***** Passage to read *****

Organizations, Harris says, have to recognize that when they’re undertaking an innovation initiative, they’re going to have to build business processes around how they reliably innovate—applying analysis to the methodology—and make that a business process. In other words, thinking outside the box still has boundaries.
Advertising agencies set up beanbag chairs, remove cubicles, and encourage casual dress to get employees to think outside the box. Why don’t other corporations embrace creative structure? Well, perhaps it’s a matter of not embracing innovation. Innovation is baked in—not treated as a strategic department.
Harris advocates companies creating “catalyst groups” for innovation. Just be careful not to treat the group as some elite department, she warns. Instead, involve stakeholders from key departments and, most important, take down the barriers to communication. For instance, if customer service is hoping to achieve better customer intimacy, Harris suggests involving customer service agents with the highest satisfaction scores in the innovation think sessions.
But beware: What might seem “just” a customer service or a marketing issue could really be a full-enterprise issue. Launch Institute’s Roser gets at that point: If it’s a customer issue, chances are it should involve the entire business. “If we have the interest of the customer in mind and want to develop the future products, we need to…let the development team have a closer relationship…with sales, marketing, and customer service,” he says.
THE LIGHTBULB MOMENT
“Some of the best ideas came from the [product] team…as power users,” says Tim Sheehan, cofounder and CEO of 7 Degrees, a provider of social-mapping and collaboration platform PeopleMaps. “They basically lived and breathed the product. They were their own best customers.” Next to the internal developers, Sheehan says the next most important idea generators are the supercustomers—those who are passionate about the company and align themselves closely with its culture.
Sheehan’s company has yet to involve customers in the ideation process along the lines of community forums; instead it involves them in discussions during routine support calls. “Often some of the best stuff would come out of…a sales call or on a customer interview,” Sheehan says. “They are invaluable. The conversation takes [on] a life of its own.” He says in developing PeopleMaps most of the macro-innovation was done internally, but the feature-level stuff is where customer input comes into play—and makes a huge difference.

*****

→ Goal of the exercise
Reproduce the innovation text starting with "Organizations, Harris says, have" and going on through "a strategic department.", renaming "beanbag chairs" to "standing desks".

***** Information supplied *****

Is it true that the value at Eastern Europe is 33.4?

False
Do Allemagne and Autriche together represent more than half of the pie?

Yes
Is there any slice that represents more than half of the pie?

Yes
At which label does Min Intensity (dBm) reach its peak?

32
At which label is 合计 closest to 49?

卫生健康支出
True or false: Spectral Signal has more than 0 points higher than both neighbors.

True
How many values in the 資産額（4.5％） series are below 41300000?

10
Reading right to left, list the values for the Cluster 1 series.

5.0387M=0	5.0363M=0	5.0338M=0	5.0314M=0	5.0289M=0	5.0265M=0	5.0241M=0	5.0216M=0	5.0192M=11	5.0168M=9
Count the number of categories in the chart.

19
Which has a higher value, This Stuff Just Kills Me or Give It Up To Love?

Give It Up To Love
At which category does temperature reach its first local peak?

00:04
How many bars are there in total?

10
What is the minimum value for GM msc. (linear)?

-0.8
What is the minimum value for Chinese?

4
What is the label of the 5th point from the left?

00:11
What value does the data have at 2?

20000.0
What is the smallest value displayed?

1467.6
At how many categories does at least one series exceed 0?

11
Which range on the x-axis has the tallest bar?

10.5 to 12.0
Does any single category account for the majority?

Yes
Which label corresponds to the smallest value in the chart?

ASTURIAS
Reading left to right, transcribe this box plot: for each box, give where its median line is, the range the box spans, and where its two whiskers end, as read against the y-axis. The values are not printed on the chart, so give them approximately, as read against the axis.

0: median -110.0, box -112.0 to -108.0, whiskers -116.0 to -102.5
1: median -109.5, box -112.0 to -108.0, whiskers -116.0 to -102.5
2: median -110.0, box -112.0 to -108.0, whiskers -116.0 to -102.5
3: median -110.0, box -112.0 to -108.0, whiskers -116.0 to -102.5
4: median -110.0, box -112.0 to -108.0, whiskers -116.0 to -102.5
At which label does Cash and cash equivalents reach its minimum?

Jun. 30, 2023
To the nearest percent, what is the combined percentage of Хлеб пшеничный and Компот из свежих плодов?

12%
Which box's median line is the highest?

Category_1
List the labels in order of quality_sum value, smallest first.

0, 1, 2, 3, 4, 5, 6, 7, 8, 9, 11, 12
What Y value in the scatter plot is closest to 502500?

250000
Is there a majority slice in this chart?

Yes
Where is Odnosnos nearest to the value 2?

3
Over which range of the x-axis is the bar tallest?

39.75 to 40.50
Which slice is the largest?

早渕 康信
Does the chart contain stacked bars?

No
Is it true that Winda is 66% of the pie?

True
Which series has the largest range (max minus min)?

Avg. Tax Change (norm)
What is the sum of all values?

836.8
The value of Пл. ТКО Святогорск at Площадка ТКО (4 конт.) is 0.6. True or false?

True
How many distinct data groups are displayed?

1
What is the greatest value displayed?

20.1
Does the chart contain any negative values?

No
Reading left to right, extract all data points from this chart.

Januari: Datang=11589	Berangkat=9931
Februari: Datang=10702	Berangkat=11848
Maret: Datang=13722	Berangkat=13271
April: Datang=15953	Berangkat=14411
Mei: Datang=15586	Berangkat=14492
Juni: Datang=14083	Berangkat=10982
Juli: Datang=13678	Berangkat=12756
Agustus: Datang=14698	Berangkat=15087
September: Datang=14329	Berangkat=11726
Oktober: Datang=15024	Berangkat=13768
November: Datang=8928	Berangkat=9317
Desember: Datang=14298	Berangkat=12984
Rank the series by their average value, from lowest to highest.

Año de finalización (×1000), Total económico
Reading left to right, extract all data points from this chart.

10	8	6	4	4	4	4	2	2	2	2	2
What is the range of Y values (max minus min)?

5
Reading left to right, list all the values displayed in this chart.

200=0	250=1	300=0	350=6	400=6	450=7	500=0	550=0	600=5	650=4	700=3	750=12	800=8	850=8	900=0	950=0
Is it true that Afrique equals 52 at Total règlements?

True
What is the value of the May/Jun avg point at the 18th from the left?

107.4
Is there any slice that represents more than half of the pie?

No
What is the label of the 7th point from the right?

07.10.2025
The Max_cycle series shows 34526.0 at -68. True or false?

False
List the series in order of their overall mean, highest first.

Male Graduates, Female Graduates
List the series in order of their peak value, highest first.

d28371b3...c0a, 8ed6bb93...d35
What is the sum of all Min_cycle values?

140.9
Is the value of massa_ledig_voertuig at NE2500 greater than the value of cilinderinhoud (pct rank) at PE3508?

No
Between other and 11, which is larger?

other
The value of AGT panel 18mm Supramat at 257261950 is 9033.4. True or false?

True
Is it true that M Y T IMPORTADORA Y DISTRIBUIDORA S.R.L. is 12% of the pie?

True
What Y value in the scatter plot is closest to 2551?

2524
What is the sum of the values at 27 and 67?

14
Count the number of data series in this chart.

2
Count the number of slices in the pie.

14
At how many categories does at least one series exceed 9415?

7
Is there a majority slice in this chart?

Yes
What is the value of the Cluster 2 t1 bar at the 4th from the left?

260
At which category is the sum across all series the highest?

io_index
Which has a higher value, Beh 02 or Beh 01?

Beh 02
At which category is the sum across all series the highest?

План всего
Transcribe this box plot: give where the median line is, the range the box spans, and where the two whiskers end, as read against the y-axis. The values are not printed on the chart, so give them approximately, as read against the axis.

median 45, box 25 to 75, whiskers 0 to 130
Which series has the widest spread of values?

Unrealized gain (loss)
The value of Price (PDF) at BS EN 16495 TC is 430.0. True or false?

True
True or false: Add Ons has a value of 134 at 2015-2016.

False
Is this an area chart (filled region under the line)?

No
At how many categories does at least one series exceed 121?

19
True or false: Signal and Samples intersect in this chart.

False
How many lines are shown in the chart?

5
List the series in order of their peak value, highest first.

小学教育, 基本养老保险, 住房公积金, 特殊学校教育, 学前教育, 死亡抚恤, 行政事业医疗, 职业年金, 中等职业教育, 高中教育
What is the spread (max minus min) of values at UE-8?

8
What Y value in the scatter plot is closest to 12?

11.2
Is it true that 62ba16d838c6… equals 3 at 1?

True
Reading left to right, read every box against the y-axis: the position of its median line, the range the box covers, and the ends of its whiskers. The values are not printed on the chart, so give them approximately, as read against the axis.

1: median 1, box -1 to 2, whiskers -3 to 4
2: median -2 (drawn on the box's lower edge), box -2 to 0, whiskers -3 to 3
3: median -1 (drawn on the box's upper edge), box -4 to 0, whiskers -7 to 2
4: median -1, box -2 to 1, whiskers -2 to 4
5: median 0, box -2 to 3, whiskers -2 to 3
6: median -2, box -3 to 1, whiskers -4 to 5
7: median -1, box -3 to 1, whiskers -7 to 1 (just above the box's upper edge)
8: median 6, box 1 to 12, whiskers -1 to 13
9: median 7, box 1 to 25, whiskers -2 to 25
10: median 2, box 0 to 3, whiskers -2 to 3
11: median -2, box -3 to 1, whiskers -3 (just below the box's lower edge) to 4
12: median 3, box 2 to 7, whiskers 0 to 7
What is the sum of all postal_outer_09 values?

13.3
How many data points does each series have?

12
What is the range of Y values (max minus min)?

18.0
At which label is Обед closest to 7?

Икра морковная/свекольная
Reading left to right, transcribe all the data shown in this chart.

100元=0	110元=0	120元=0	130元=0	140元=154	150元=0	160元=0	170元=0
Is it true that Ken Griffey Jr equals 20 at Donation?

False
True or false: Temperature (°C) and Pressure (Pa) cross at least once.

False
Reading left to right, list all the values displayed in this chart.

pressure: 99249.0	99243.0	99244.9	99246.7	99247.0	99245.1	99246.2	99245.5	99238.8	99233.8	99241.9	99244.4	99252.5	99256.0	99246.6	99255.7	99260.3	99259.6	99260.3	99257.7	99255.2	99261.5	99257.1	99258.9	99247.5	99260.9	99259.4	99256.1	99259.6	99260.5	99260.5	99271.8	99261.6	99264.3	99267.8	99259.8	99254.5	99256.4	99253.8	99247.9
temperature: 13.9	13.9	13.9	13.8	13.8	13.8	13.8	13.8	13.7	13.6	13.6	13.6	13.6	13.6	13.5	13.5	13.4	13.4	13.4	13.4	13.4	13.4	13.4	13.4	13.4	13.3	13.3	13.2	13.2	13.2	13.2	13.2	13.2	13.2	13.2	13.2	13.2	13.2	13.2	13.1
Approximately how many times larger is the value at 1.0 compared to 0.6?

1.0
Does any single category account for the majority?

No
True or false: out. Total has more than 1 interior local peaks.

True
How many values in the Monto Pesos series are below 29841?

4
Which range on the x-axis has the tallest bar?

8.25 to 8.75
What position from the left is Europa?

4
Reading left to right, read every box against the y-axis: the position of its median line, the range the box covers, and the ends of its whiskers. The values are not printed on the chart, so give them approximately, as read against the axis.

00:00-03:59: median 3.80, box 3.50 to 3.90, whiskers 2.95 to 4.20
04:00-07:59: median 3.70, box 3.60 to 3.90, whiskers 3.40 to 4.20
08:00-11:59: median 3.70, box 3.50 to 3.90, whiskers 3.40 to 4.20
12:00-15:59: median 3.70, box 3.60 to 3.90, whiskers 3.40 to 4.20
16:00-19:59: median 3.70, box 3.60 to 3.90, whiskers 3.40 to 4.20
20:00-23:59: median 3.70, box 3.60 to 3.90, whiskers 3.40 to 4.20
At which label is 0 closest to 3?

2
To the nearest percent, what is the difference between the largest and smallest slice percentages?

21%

*****

→ Answer to this exercise
Organizations, Harris says, have to recognize that when they’re undertaking an innovation initiative, they’re going to have to build business processes around how they reliably innovate—applying analysis to the methodology—and make that a business process. In other words, thinking outside the box still has boundaries.
Advertising agencies set up standing desks, remove cubicles, and encourage casual dress to get employees to think outside the box. Why don’t other corporations embrace creative structure? Well, perhaps it’s a matter of not embracing innovation. Innovation is baked in—not treated as a strategic department.